Keep the wording of each record exactly the same when you repeat it, and leave out pictures.

→ **DATA SUPPLIED**:
******************************
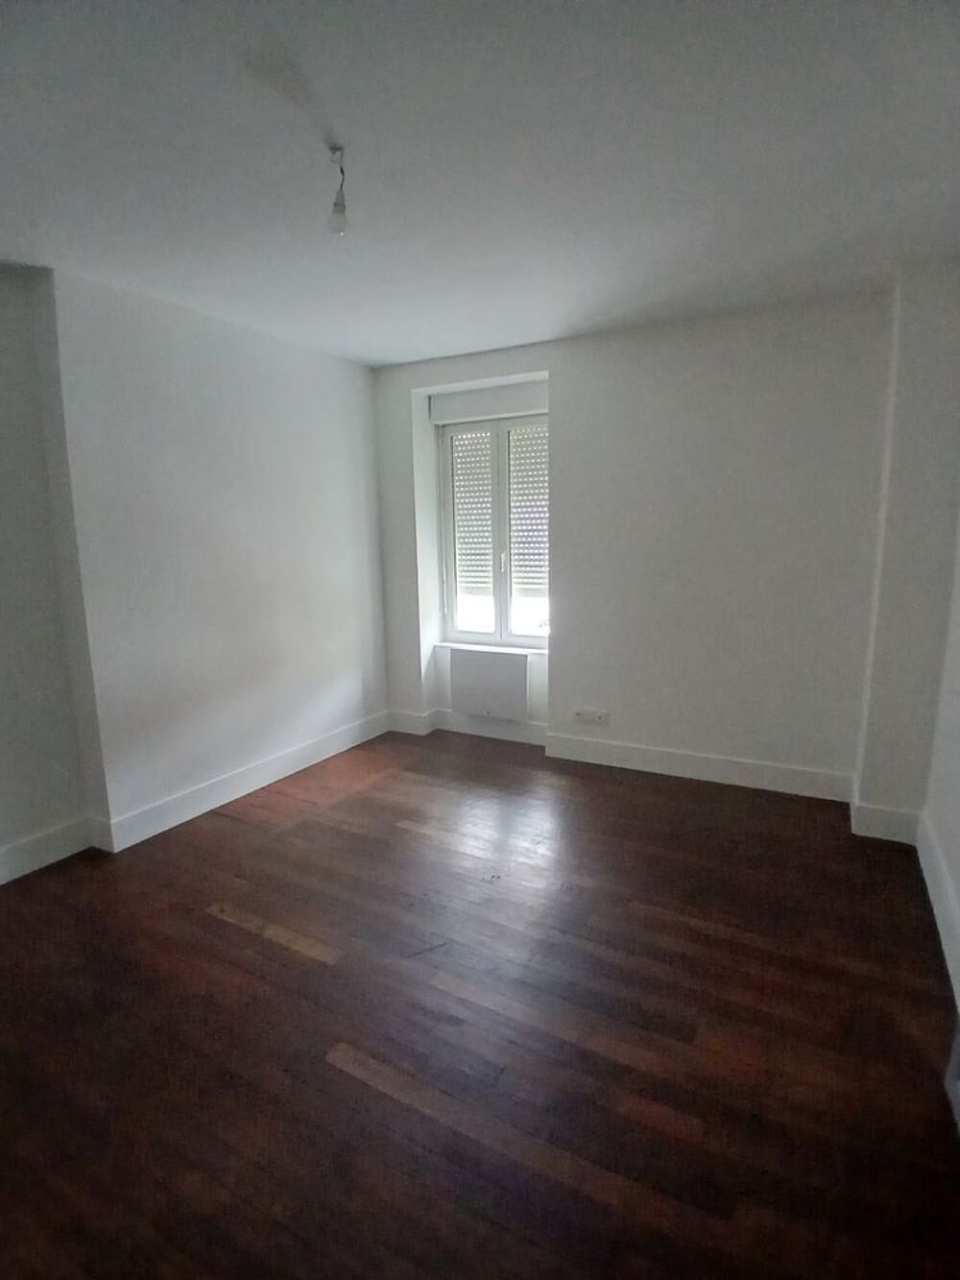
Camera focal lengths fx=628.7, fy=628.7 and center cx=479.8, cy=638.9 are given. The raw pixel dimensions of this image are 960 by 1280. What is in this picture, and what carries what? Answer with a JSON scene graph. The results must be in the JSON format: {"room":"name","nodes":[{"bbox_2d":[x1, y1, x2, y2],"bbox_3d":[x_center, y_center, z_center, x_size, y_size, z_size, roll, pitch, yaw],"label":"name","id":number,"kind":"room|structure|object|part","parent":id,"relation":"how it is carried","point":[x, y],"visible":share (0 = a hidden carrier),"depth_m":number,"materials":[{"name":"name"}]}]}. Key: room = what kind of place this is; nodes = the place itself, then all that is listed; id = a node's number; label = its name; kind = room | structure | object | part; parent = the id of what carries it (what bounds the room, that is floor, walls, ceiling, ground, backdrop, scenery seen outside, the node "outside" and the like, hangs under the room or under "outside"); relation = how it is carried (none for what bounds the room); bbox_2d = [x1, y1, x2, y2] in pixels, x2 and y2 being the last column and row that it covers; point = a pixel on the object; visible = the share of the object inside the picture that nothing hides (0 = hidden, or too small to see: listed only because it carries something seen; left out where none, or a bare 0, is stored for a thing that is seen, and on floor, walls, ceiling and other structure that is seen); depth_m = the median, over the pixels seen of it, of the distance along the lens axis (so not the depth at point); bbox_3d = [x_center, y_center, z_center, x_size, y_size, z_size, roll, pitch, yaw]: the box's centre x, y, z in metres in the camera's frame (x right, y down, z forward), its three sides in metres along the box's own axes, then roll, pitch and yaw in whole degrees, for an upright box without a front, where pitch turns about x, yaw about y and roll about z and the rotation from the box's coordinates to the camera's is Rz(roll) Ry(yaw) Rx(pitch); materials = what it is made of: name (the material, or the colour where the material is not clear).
{"room":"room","nodes":[
{"label":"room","id":0,"kind":"room"},
{"bbox_2d":[0,263,389,877],"bbox_3d":[-1.901,-0.241,2.563,0.263,2.516,4.946,5,12,28],"label":"left wall","id":1,"kind":"structure","parent":0,"point":[262,372],"depth_m":3.06,"materials":[{"name":"white paint"}]},
{"bbox_2d":[0,712,386,881],"bbox_3d":[-1.745,0.913,2.836,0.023,0.135,4.162,5,12,28],"label":"baseboard","id":2,"kind":"structure","parent":1,"relation":"attached to","point":[333,746],"depth_m":3.23,"materials":[{"name":"white paint"}]},
{"bbox_2d":[0,0,959,366],"bbox_3d":[-0.377,-1.394,1.569,3.835,0.123,5.088,5,12,28],"label":"ceiling","id":3,"kind":"structure","parent":0,"point":[378,353],"depth_m":1.80,"materials":[{"name":"white paint"}]},
{"bbox_2d":[327,144,348,234],"bbox_3d":[-0.409,-1.287,1.814,0.063,0.213,0.063,5,12,28],"label":"light bulb","id":4,"kind":"object","parent":3,"relation":"hanging from","point":[341,205],"visible":0.98,"depth_m":1.81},
{"bbox_2d":[0,724,959,1279],"bbox_3d":[-0.390,1.181,1.937,3.886,0.106,5.337,5,12,28],"label":"floor","id":5,"kind":"structure","parent":0,"point":[615,797],"depth_m":1.80,"materials":[{"name":"brown wood"}]},
{"bbox_2d":[370,289,897,797],"bbox_3d":[0.736,-0.510,3.828,3.440,2.531,0.302,5,12,28],"label":"back wall","id":6,"kind":"structure","parent":0,"point":[570,377],"depth_m":3.38,"materials":[{"name":"paint"}]},
{"bbox_2d":[428,379,547,424],"bbox_3d":[0.096,-1.503,3.987,0.890,0.161,0.080,5,12,28],"label":"roller shutter box","id":7,"kind":"object","parent":6,"relation":"attached to","point":[489,394],"visible":0.93,"depth_m":3.97,"materials":[{"name":"white plastic"}]},
{"bbox_2d":[431,640,547,655],"bbox_3d":[0.104,0.062,4.278,0.925,0.030,0.147,5,12,28],"label":"window sill","id":8,"kind":"structure","parent":6,"relation":"attached to","point":[444,643],"depth_m":4.24,"materials":[{"name":"white paint"}]},
{"bbox_2d":[450,646,529,720],"bbox_3d":[0.061,0.292,4.246,0.571,0.441,0.098,5,12,28],"label":"radiator","id":9,"kind":"object","parent":6,"relation":"attached to","point":[481,670],"visible":1,"depth_m":4.20,"materials":[{"name":"white metal"}]},
{"bbox_2d":[438,411,548,646],"bbox_3d":[0.149,-0.724,4.235,0.904,1.542,0.153,5,12,28],"label":"window","id":10,"kind":"structure","parent":6,"relation":"in","point":[502,603],"depth_m":4.24,"materials":[{"name":"white plastic"}]},
{"bbox_2d":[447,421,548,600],"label":"roller shutter","id":11,"kind":"object","parent":10,"relation":"attached to","point":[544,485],"visible":0.49,"depth_m":4.28,"materials":[{"name":"white plastic"}]},
{"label":"window handle","id":12,"kind":"part","parent":10,"relation":"part of","materials":[{"name":"metal"}]},
{"bbox_2d":[573,706,609,725],"bbox_3d":[0.681,0.475,3.846,0.211,0.085,0.016,5,12,28],"label":"wall socket","id":13,"kind":"object","parent":6,"relation":"attached to","point":[581,713],"visible":0.99,"depth_m":3.84,"materials":[{"name":"white plastic"}]},
{"bbox_2d":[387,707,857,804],"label":"baseboard","id":14,"kind":"structure","parent":6,"relation":"attached to","point":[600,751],"depth_m":3.64,"materials":[{"name":"white paint"}]},
{"bbox_2d":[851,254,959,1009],"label":"right wall","id":15,"kind":"structure","parent":0,"point":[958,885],"depth_m":2.67,"materials":[{"name":"white paint"}]},
{"bbox_2d":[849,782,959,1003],"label":"baseboard","id":16,"kind":"structure","parent":15,"relation":"attached to","point":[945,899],"depth_m":2.65,"materials":[{"name":"white paint"}]}
]}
******************************
→ **EXERCISE SOLUTION**:
Camera focal lengths fx=628.7, fy=628.7 and center cx=479.8, cy=638.9 are given. The raw pixel dimensions of this image are 960 by 1280. What is in this picture, and what carries what? Answer with a JSON scene graph. The results must be in the JSON format: {"room":"name","nodes":[{"bbox_2d":[x1, y1, x2, y2],"bbox_3d":[x_center, y_center, z_center, x_size, y_size, z_size, roll, pitch, yaw],"label":"name","id":number,"kind":"room|structure|object|part","parent":id,"relation":"how it is carried","point":[x, y],"visible":share (0 = a hidden carrier),"depth_m":number,"materials":[{"name":"name"}]}]}. Key: room = what kind of place this is; nodes = the place itself, then all that is listed; id = a node's number; label = its name; kind = room | structure | object | part; parent = the id of what carries it (what bounds the room, that is floor, walls, ceiling, ground, backdrop, scenery seen outside, the node "outside" and the like, hangs under the room or under "outside"); relation = how it is carried (none for what bounds the room); bbox_2d = [x1, y1, x2, y2] in pixels, x2 and y2 being the last column and row that it covers; point = a pixel on the object; visible = the share of the object inside the picture that nothing hides (0 = hidden, or too small to see: listed only because it carries something seen; left out where none, or a bare 0, is stored for a thing that is seen, and on floor, walls, ceiling and other structure that is seen); depth_m = the median, over the pixels seen of it, of the distance along the lens axis (so not the depth at point); bbox_3d = [x_center, y_center, z_center, x_size, y_size, z_size, roll, pitch, yaw]: the box's centre x, y, z in metres in the camera's frame (x right, y down, z forward), its three sides in metres along the box's own axes, then roll, pitch and yaw in whole degrees, for an upright box without a front, where pitch turns about x, yaw about y and roll about z and the rotation from the box's coordinates to the camera's is Rz(roll) Ry(yaw) Rx(pitch); materials = what it is made of: name (the material, or the colour where the material is not clear).
{"room":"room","nodes":[
{"label":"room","id":0,"kind":"room"},
{"bbox_2d":[0,263,389,877],"bbox_3d":[-1.901,-0.241,2.563,0.263,2.516,4.946,5,12,28],"label":"left wall","id":1,"kind":"structure","parent":0,"point":[262,372],"depth_m":3.06,"materials":[{"name":"white paint"}]},
{"bbox_2d":[0,712,386,881],"bbox_3d":[-1.745,0.913,2.836,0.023,0.135,4.162,5,12,28],"label":"baseboard","id":2,"kind":"structure","parent":1,"relation":"attached to","point":[333,746],"depth_m":3.23,"materials":[{"name":"white paint"}]},
{"bbox_2d":[0,0,959,366],"bbox_3d":[-0.377,-1.394,1.569,3.835,0.123,5.088,5,12,28],"label":"ceiling","id":3,"kind":"structure","parent":0,"point":[378,353],"depth_m":1.80,"materials":[{"name":"white paint"}]},
{"bbox_2d":[327,144,348,234],"bbox_3d":[-0.409,-1.287,1.814,0.063,0.213,0.063,5,12,28],"label":"light bulb","id":4,"kind":"object","parent":3,"relation":"hanging from","point":[341,205],"visible":0.98,"depth_m":1.81},
{"bbox_2d":[0,724,959,1279],"bbox_3d":[-0.390,1.181,1.937,3.886,0.106,5.337,5,12,28],"label":"floor","id":5,"kind":"structure","parent":0,"point":[615,797],"depth_m":1.80,"materials":[{"name":"brown wood"}]},
{"bbox_2d":[370,289,897,797],"bbox_3d":[0.736,-0.510,3.828,3.440,2.531,0.302,5,12,28],"label":"back wall","id":6,"kind":"structure","parent":0,"point":[570,377],"depth_m":3.38,"materials":[{"name":"paint"}]},
{"bbox_2d":[428,379,547,424],"bbox_3d":[0.096,-1.503,3.987,0.890,0.161,0.080,5,12,28],"label":"roller shutter box","id":7,"kind":"object","parent":6,"relation":"attached to","point":[489,394],"visible":0.93,"depth_m":3.97,"materials":[{"name":"white plastic"}]},
{"bbox_2d":[431,640,547,655],"bbox_3d":[0.104,0.062,4.278,0.925,0.030,0.147,5,12,28],"label":"window sill","id":8,"kind":"structure","parent":6,"relation":"attached to","point":[444,643],"depth_m":4.24,"materials":[{"name":"white paint"}]},
{"bbox_2d":[450,646,529,720],"bbox_3d":[0.061,0.292,4.246,0.571,0.441,0.098,5,12,28],"label":"radiator","id":9,"kind":"object","parent":6,"relation":"attached to","point":[481,670],"visible":1,"depth_m":4.20,"materials":[{"name":"white metal"}]},
{"bbox_2d":[438,411,548,646],"bbox_3d":[0.149,-0.724,4.235,0.904,1.542,0.153,5,12,28],"label":"window","id":10,"kind":"structure","parent":6,"relation":"in","point":[502,603],"depth_m":4.24,"materials":[{"name":"white plastic"}]},
{"bbox_2d":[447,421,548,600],"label":"roller shutter","id":11,"kind":"object","parent":10,"relation":"attached to","point":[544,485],"visible":0.49,"depth_m":4.28,"materials":[{"name":"white plastic"}]},
{"label":"window handle","id":12,"kind":"part","parent":10,"relation":"part of","materials":[{"name":"metal"}]},
{"bbox_2d":[573,706,609,725],"bbox_3d":[0.681,0.475,3.846,0.211,0.085,0.016,5,12,28],"label":"wall socket","id":13,"kind":"object","parent":6,"relation":"attached to","point":[581,713],"visible":0.99,"depth_m":3.84,"materials":[{"name":"white plastic"}]},
{"bbox_2d":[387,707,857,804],"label":"baseboard","id":14,"kind":"structure","parent":6,"relation":"attached to","point":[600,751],"depth_m":3.64,"materials":[{"name":"white paint"}]},
{"bbox_2d":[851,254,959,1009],"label":"right wall","id":15,"kind":"structure","parent":0,"point":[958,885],"depth_m":2.67,"materials":[{"name":"white paint"}]},
{"bbox_2d":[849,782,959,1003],"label":"baseboard","id":16,"kind":"structure","parent":15,"relation":"attached to","point":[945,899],"depth_m":2.65,"materials":[{"name":"white paint"}]}
]}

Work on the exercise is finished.